*WHAT YOU HAVE TO DO*:
If a record below holds a picture, leave the picture out and copy the rest exactly.

(Collected data)

------------------------------------------------------------

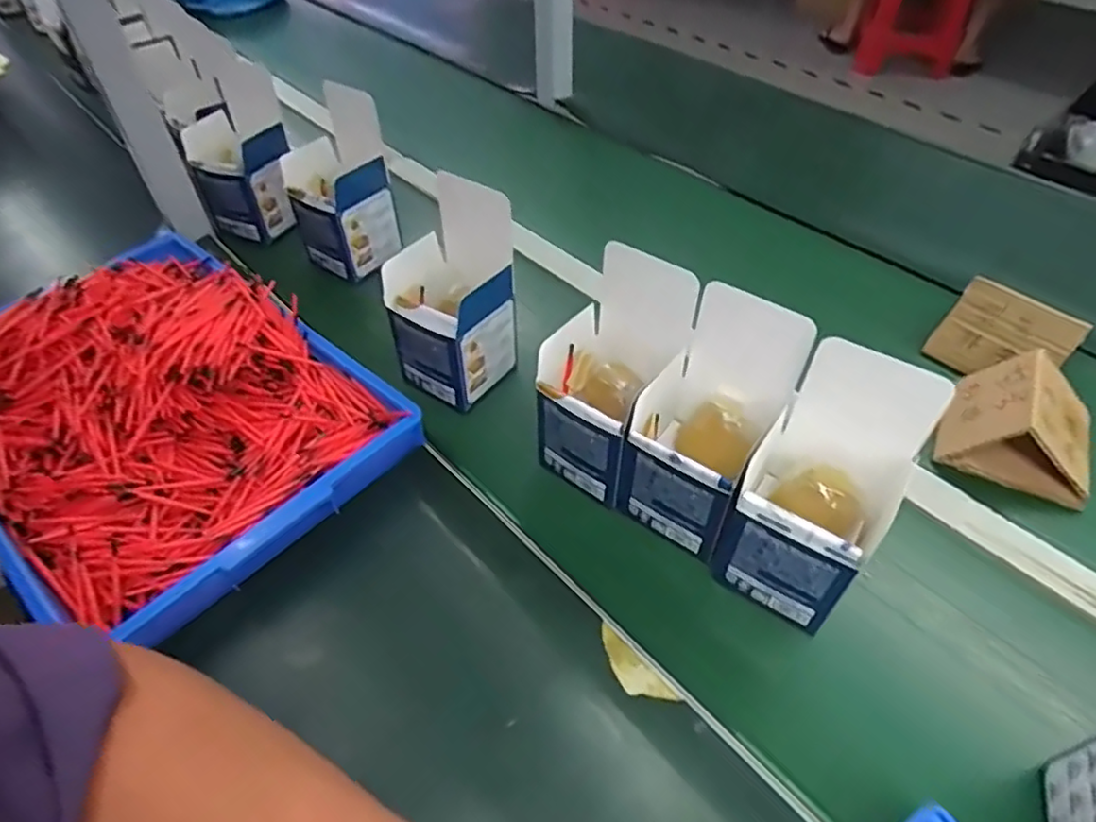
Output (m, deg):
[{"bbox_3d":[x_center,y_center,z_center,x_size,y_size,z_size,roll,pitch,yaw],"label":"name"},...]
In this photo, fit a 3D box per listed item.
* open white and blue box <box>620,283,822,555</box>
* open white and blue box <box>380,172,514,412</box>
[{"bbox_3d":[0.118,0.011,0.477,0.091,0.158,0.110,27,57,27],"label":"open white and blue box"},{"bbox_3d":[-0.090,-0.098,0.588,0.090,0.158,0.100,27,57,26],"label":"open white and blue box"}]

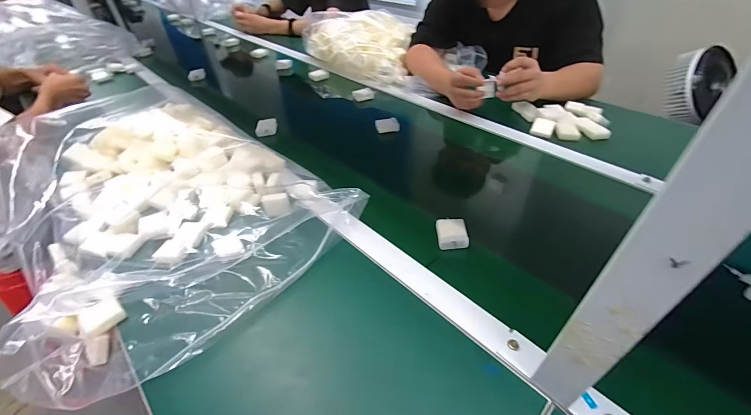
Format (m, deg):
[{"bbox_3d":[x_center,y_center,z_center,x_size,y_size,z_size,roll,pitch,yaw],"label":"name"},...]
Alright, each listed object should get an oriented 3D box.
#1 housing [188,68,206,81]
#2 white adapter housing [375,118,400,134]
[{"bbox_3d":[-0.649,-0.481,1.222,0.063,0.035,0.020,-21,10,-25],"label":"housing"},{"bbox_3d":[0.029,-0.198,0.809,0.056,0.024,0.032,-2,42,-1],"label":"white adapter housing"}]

------------------------------------------------------------

*SOLUTION*:
Output (m, deg):
[{"bbox_3d":[x_center,y_center,z_center,x_size,y_size,z_size,roll,pitch,yaw],"label":"name"},...]
In this photo, fit a 3D box per listed item.
* open white and blue box <box>620,283,822,555</box>
* open white and blue box <box>380,172,514,412</box>
[{"bbox_3d":[0.118,0.011,0.477,0.091,0.158,0.110,27,57,27],"label":"open white and blue box"},{"bbox_3d":[-0.090,-0.098,0.588,0.090,0.158,0.100,27,57,26],"label":"open white and blue box"}]

Format (m, deg):
[{"bbox_3d":[x_center,y_center,z_center,x_size,y_size,z_size,roll,pitch,yaw],"label":"name"},...]
Alright, each listed object should get an oriented 3D box.
#1 housing [188,68,206,81]
#2 white adapter housing [375,118,400,134]
[{"bbox_3d":[-0.649,-0.481,1.222,0.063,0.035,0.020,-21,10,-25],"label":"housing"},{"bbox_3d":[0.029,-0.198,0.809,0.056,0.024,0.032,-2,42,-1],"label":"white adapter housing"}]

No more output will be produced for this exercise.